▶ **LISTED ENTRIES**
◇ ◇ ◇ ◇

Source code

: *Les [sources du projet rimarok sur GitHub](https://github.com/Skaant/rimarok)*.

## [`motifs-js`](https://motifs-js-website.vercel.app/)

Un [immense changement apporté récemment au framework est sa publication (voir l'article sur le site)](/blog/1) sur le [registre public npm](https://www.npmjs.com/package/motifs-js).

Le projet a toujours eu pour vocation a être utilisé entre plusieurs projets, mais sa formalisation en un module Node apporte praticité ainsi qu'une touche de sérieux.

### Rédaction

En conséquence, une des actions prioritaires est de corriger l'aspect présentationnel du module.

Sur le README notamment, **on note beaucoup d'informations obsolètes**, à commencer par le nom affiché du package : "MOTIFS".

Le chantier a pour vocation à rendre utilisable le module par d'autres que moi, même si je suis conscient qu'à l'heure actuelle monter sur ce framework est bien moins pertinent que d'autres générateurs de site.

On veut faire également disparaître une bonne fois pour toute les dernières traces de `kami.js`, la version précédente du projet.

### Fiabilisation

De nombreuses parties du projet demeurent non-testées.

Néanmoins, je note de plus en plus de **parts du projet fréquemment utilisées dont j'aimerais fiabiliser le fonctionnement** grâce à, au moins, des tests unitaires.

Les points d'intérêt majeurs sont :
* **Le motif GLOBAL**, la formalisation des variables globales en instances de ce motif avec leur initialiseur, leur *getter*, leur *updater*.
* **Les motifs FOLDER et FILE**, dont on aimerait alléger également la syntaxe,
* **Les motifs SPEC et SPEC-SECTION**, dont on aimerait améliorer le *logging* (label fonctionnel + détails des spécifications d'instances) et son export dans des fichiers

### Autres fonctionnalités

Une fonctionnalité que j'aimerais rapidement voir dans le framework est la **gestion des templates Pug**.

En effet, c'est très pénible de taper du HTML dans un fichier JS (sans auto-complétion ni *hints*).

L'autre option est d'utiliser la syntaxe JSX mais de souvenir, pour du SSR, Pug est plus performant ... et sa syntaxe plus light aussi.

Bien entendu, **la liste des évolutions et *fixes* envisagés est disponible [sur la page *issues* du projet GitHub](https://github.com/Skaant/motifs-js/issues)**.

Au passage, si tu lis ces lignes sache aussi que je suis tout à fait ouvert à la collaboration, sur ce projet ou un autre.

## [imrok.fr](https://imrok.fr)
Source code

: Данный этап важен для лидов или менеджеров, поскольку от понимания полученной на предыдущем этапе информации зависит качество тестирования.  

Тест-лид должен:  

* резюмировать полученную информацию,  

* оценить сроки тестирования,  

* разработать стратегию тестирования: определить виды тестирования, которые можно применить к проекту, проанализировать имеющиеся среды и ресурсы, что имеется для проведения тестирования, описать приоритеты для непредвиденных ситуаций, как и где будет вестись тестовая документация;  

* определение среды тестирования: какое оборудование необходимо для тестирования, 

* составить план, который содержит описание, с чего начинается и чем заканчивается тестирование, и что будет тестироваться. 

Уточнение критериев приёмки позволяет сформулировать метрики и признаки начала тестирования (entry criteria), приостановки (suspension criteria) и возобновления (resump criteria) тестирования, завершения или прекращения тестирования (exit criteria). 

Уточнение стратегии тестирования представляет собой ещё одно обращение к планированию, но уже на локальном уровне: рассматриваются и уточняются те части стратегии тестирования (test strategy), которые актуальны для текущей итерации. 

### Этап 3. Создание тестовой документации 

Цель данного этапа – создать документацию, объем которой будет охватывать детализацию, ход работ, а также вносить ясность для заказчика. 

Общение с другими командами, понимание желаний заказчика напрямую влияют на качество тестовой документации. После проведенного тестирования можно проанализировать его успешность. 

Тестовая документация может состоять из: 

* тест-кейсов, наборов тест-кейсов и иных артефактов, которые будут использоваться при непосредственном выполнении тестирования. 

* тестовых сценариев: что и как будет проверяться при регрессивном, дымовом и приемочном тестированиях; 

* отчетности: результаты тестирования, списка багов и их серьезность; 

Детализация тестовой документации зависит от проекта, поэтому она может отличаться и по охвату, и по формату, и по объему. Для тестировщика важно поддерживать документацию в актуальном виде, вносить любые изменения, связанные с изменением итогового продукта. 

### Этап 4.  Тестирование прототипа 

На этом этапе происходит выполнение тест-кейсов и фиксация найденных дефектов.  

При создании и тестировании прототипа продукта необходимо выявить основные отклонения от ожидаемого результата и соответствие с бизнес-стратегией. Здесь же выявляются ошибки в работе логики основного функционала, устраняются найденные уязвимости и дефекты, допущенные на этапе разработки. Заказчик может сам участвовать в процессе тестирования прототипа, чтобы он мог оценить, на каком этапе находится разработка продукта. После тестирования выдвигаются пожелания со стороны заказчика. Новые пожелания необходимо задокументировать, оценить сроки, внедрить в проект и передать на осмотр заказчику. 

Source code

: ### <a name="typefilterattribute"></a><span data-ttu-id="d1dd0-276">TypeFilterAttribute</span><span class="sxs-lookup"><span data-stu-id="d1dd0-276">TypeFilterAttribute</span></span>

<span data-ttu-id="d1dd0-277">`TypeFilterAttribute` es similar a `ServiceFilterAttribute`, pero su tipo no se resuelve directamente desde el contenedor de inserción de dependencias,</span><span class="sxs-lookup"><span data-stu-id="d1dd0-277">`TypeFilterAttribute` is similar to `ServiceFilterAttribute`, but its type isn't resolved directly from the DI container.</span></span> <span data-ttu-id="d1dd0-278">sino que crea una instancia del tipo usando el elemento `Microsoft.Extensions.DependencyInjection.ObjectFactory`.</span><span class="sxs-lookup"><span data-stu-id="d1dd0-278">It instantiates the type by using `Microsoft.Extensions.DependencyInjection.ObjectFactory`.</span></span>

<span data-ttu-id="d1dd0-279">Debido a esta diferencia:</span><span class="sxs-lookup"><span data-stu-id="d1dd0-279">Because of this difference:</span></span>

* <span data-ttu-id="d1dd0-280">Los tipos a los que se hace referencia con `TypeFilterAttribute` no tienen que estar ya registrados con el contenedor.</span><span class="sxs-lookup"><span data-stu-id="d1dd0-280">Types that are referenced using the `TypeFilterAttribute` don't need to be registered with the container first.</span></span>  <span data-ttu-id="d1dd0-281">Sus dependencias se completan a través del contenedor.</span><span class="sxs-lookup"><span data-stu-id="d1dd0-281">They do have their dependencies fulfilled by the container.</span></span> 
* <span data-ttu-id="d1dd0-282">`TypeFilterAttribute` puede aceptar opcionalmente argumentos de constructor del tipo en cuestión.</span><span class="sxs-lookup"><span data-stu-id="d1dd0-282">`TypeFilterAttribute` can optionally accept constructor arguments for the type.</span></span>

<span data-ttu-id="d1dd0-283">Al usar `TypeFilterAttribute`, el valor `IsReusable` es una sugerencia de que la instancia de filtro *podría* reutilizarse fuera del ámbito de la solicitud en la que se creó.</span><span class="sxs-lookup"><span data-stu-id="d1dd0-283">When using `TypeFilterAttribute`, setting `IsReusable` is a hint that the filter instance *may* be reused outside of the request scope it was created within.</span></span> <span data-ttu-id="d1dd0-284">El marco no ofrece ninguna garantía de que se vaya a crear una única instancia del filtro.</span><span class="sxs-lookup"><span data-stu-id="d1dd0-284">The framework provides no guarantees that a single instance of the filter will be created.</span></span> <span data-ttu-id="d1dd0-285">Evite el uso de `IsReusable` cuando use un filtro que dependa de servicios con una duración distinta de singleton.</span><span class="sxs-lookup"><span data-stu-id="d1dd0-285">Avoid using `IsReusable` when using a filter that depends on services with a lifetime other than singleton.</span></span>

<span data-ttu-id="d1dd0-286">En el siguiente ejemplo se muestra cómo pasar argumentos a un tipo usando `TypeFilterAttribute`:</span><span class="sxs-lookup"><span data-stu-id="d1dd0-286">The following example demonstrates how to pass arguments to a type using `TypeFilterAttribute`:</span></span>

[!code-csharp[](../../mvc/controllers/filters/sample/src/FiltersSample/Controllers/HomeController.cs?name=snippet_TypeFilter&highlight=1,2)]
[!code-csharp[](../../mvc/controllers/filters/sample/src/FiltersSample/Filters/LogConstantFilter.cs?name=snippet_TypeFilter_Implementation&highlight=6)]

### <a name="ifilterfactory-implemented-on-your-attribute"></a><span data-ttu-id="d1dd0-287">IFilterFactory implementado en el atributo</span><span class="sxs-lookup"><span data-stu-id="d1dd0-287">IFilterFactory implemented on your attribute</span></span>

◇ ◇ ◇ ◇

▶ **WORK REQUEST**
Reproduce the lines without changes, starting with the line that contains "Общение с другими" and going on through the line that contains "Тестовая документация может".

▶ **ANSWER BOX**
Общение с другими командами, понимание желаний заказчика напрямую влияют на качество тестовой документации. После проведенного тестирования можно проанализировать его успешность. 

Тестовая документация может состоять из: 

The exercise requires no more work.